We load all 16 values to be sorted into SIMD registers. This is the first and last access to memory for reading, the next access will be used to write the sorted array. Thus, having received the data once, the algorithm will return an already fully sorted array, minimizing the number of memory accesses.

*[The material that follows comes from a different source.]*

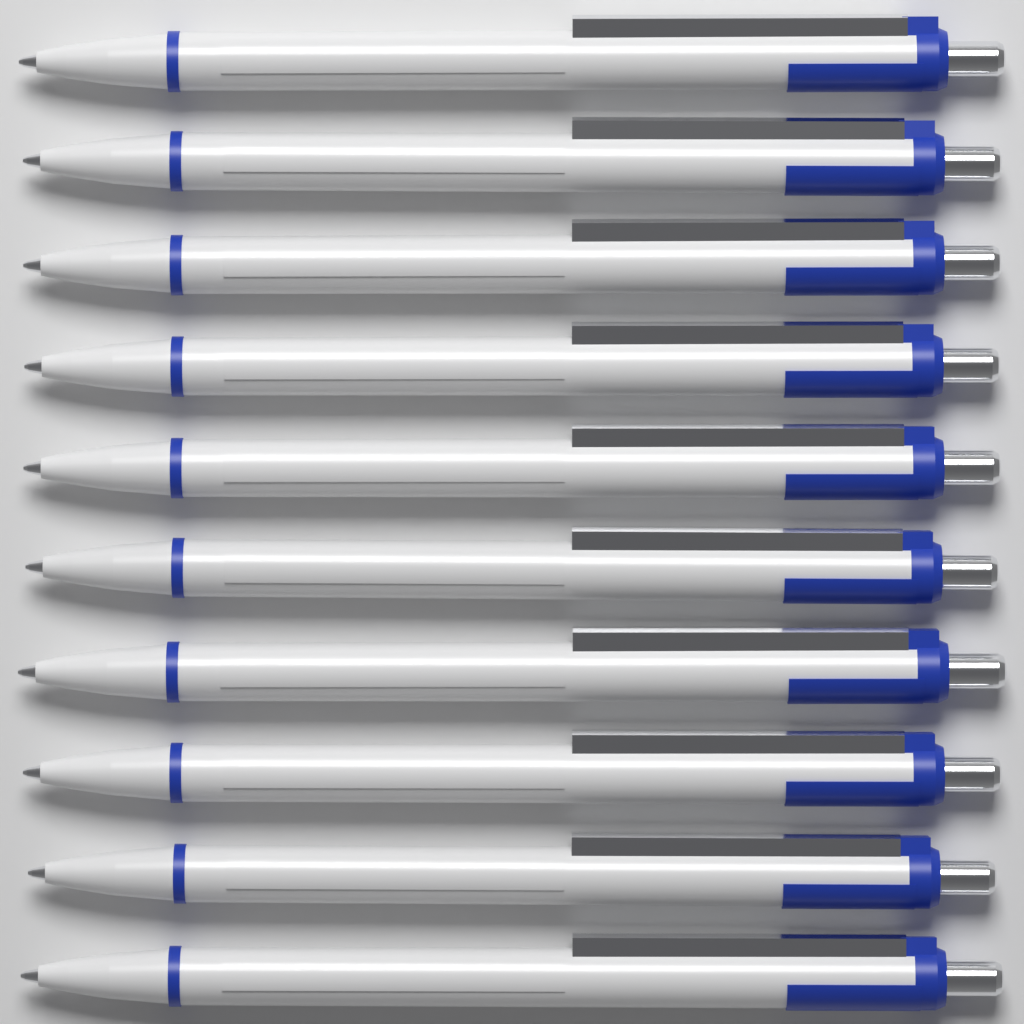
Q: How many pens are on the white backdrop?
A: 10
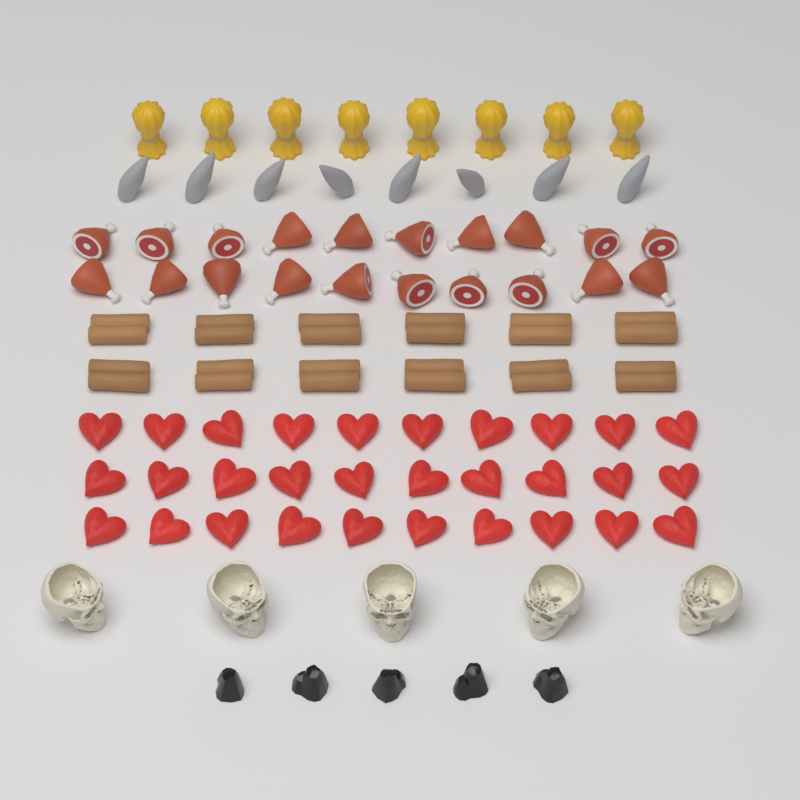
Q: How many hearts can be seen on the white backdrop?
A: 30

movdqa xmm1, [rcx + xmmword * 0]
movdqa xmm2, [rcx + xmmword * 1]
movdqa xmm4, [rcx + xmmword * 2]
movdqa xmm5, [rcx + xmmword * 3]
We sort the array with literally 6 commands, combining the number series into eight ordered pairs.
movdqa xmm0, xmm2
pmaxud xmm2, xmm1
pminud xmm1, xmm0
movdqa xmm3, xmm5
pmaxud xmm5, xmm4
pminud xmm4, xmm3
The next step is sorting the resulting pairs into tetrads, and if finding the smallest / largest is not difficult, you just need to compare the smallest / largest number from each pair with the same number from the other pair, then finding “intermediate” numbers is not so obvious, but also quite simply. It is necessary to find the smallest of the largest and the largest of the smallest, and then compare and order them. This requires only 9 instructions.
movdqa xmm0, xmm1
pminud xmm0, xmm4
movdqa xmm3, xmm2
pmaxud xmm3, xmm5
pminud xmm2, xmm5
pmaxud xmm1, xmm4
movdqa xmm4, xmm1
pminud xmm1, xmm2
pmaxud xmm2, xmm4
We transpose the resulting matrix for further sorting. I do not presume to assert that the presented transposition code is the most efficient, perhaps it can be shortened by a couple of cycles, but this is not critical for demonstrating the algorithm.
movdqa xmm4, xmm0
punpckhdq xmm4, xmm1
movdqa xmm5, xmm2
punpckldq xmm5, xmm3
punpckldq xmm0, xmm1
movdqa xmm1, xmm0
punpcklqdq xmm0, xmm5
punpckhqdq xmm1, xmm5
punpckhdq xmm2, xmm3
movdqa xmm3, xmm4
punpckhqdq xmm3, xmm2
punpcklqdq xmm4, xmm2
Now, after transposition, in each register there are four numbers ordered in ascending order. We will make 4 comparisons and exchanges, during which we will unite 4 tetrads into 2 octaves. It is worth noting that if in the first comparison there is an exchange of 4 pairs of numbers, then in subsequent comparisons the number of exchanges decreases by one each time and in the last comparison there is only one exchange.
mov eax, 4
@@:
movdqa xmm2, xmm1
pmaxud xmm1, xmm0
pminud xmm0, xmm2
pshufd xmm1, xmm1, 10010011b
movdqa xmm5, xmm4
pmaxud xmm4, xmm3
pminud xmm3, xmm5
pshufd xmm4, xmm4, 10010011b
dec eax
jnz @b
We perform the last series of comparisons, during which we finally arrange the numerical sequence by comparing two octaves.
mov eax, 8
@@:
movdqa xmm2, xmm3
movdqa xmm5, xmm4
pmaxud xmm3, xmm0
pmaxud xmm4, xmm1
pminud xmm0, xmm2
pminud xmm1, xmm5
pshufd xmm3, xmm3, 10010011b
pshufd xmm4, xmm4, 10010011b
movss xmm5, xmm3
movss xmm3, xmm4
movss xmm4, xmm5
dec eax
jnz @b
Formally, in order for the algorithm to be considered complete, it is necessary to write the received data to memory.
movdqa [rcx + xmmword * 0], xmm0
movdqa [rcx + xmmword * 1], xmm1
movdqa [rcx + xmmword * 2], xmm3
movdqa [rcx + xmmword * 3], xmm4
I hope you were interested, I will be glad to hear interesting, constructive criticism.
PS The efficiency of the algorithm increases significantly if the target machine has AVX.